Read this in April:
Bringing Them Back to Life
The revival of an extinct species is no longer a fantasy.
But is it a good idea?
By Carl Zimmer
On July 30, 2003, a team of Spanish and French scientists reversed time. They brought an animal back from extinction, if only to watch it become extinct again. The animal they revived was a kind of wild goat known as a bucardo, or Pyrenean ibex. The bucardo (Capra pyrenaica pyrenaica) was a large, handsome creature, reaching up to 220 pounds and sporting long, gently curved horns. For thousands of years it lived high in the Pyrenees, the mountain range that divides France from Spain, where it clambered along cliffs, nibbling on leaves and stems and enduring harsh winters.
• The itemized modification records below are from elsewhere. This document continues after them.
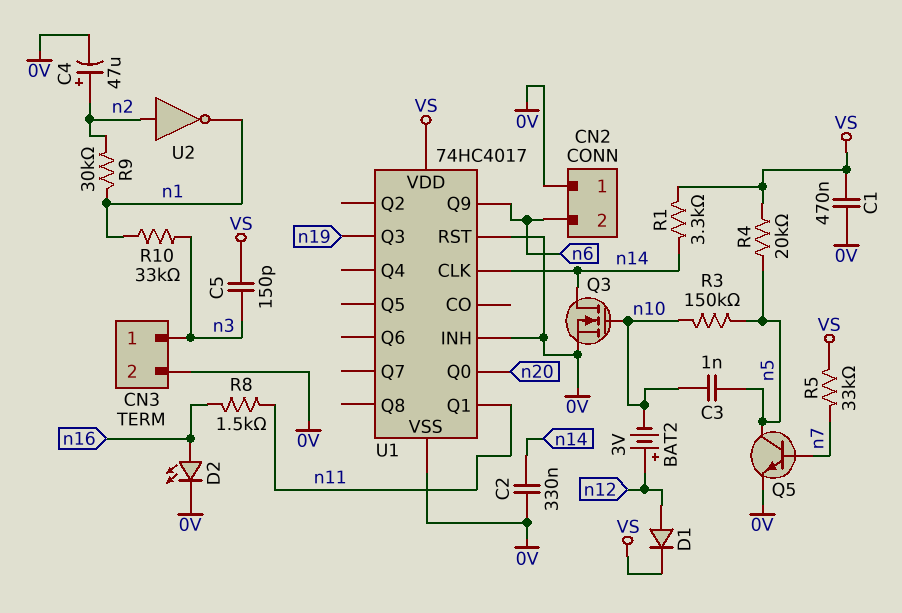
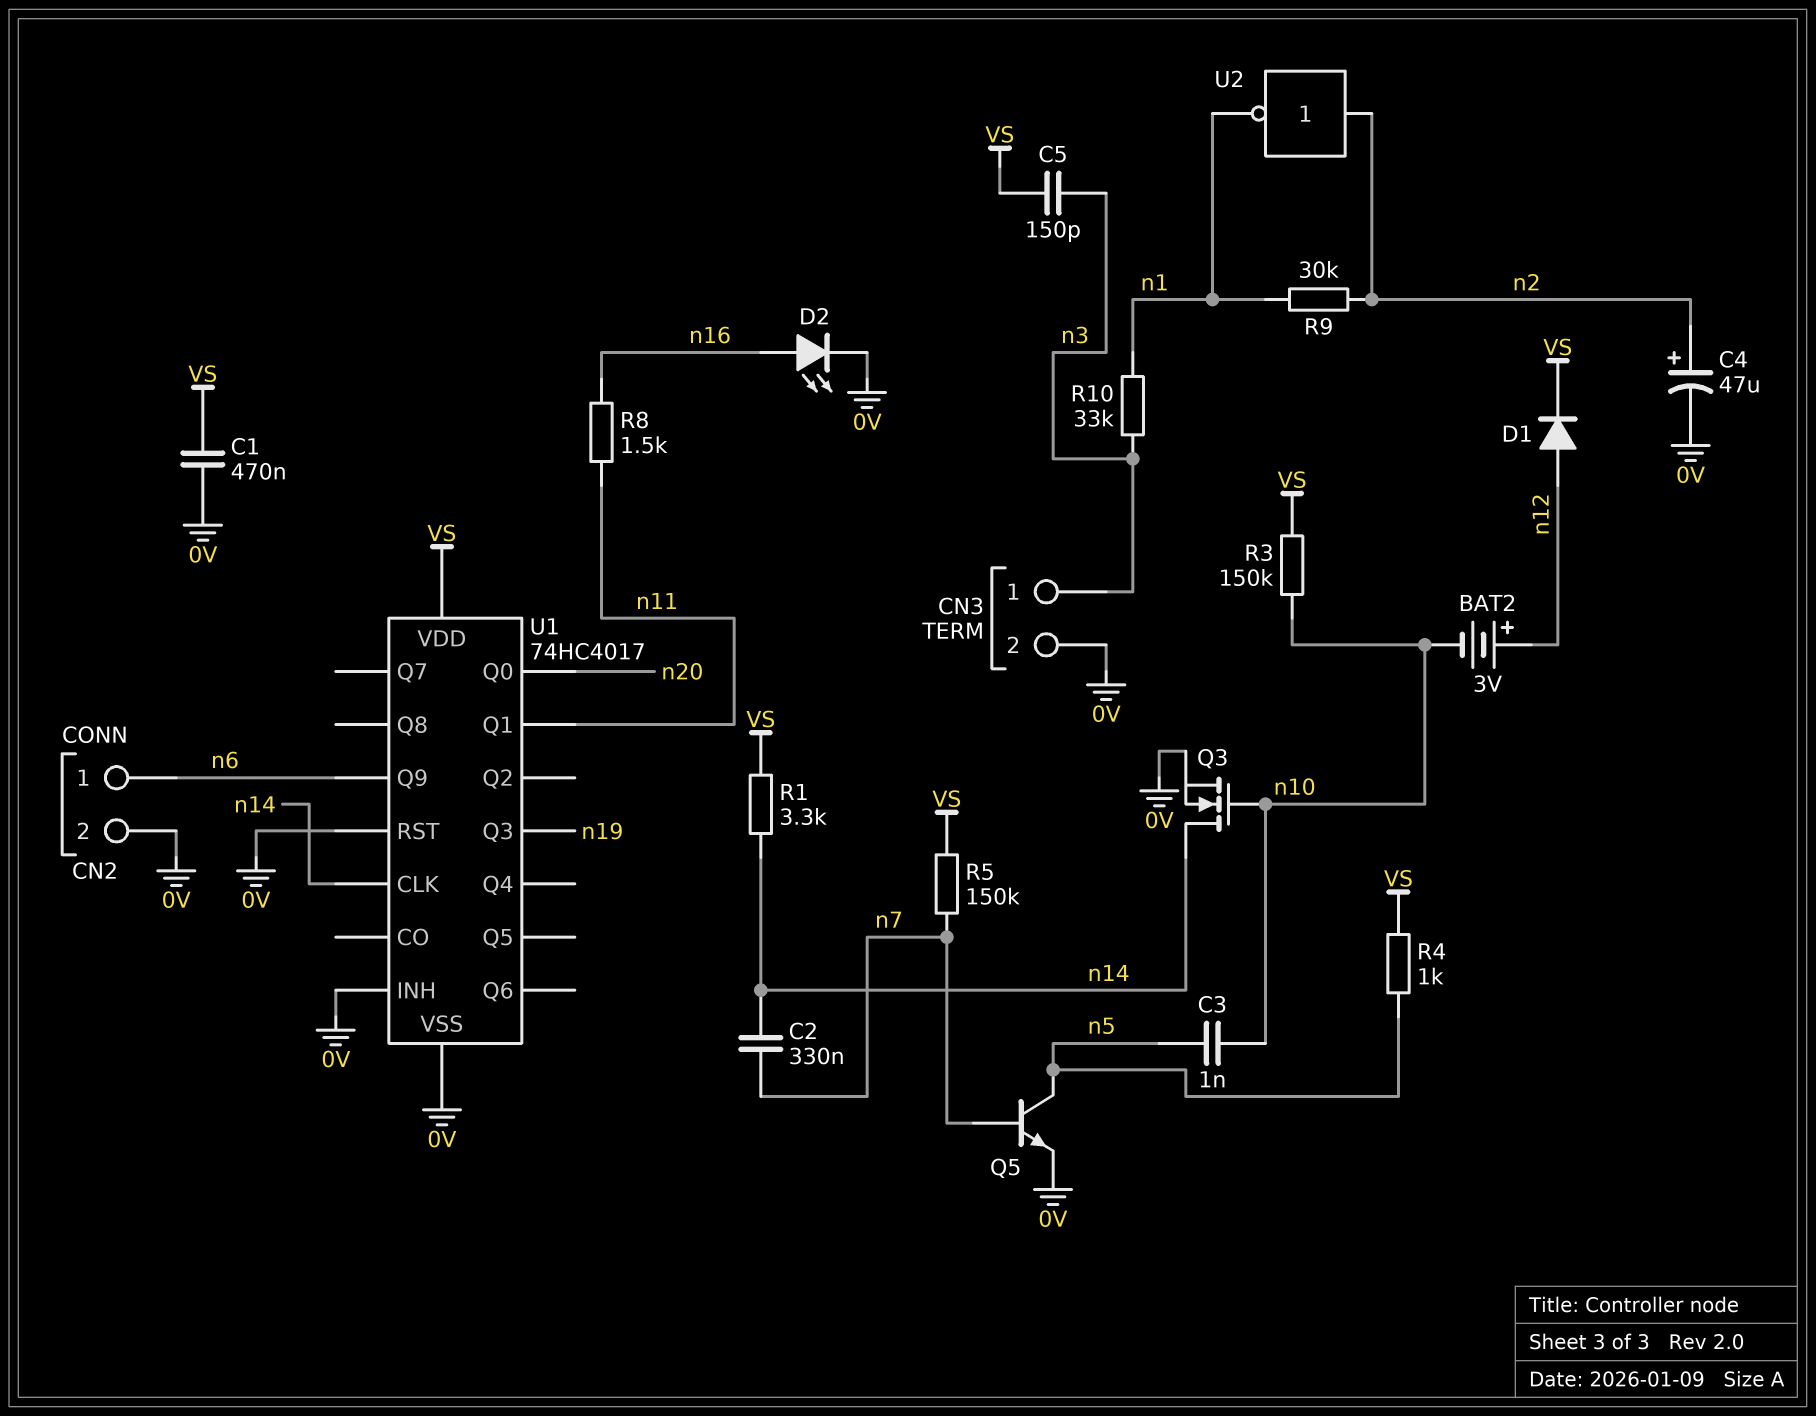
C2: 330nF (0V, n14) -> 330nF (n7, n14)
CN2 pin 1: 0V -> n6
CN2 pin 2: n6 -> 0V
R3: 150k (n5, n10) -> 150k (VS, n10)
R4: 20k (VS, n5) -> 1k (VS, n5)
R5: 33k (VS, n7) -> 150k (VS, n7)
Then came the guns. Hunters drove down the bucardo population over several centuries. In 1989 Spanish scientists did a survey and concluded that there were only a dozen or so individuals left. Ten years later a single bucardo remained: a female nicknamed Celia. A team from the Ordesa and Monte Perdido National Park, led by wildlife veterinarian Alberto Fernández-Arias, caught the animal in a trap, clipped a radio collar around her neck, and released her back into the wild. Nine months later the radio collar let out a long, steady beep: the signal that Celia had died. They found her crushed beneath a fallen tree. With her death, the bucardo became officially extinct.
But Celia’s cells lived on, preserved in labs in Zaragoza and Madrid. Over the next few years a team of reproductive physiologists led by José Folch injected nuclei from those cells into goat eggs emptied of their own DNA, then implanted the eggs in surrogate mothers. After 57 implantations, only seven animals had become pregnant. And of those seven pregnancies, six ended in miscarriages. But one mother—a hybrid between a Spanish ibex and a goat—carried a clone of Celia to term. Folch and his colleagues performed a cesarean section and delivered the 4.5-pound clone. As Fernández-Arias held the newborn bucardo in his arms, he could see that she was struggling to take in air, her tongue jutting grotesquely out of her mouth. Despite the efforts to help her breathe, after a mere ten minutes Celia’s clone died. A necropsy later revealed that one of her lungs had grown a gigantic extra lobe as solid as a piece of liver. There was nothing anyone could have done. . . .
Though the revival of a mammoth or a passenger pigeon is no longer mere fantasy, the reality is still years away. For another extinct species, the time frame may be much shorter. Indeed, there’s at least a chance it may be back among the living before this story is published.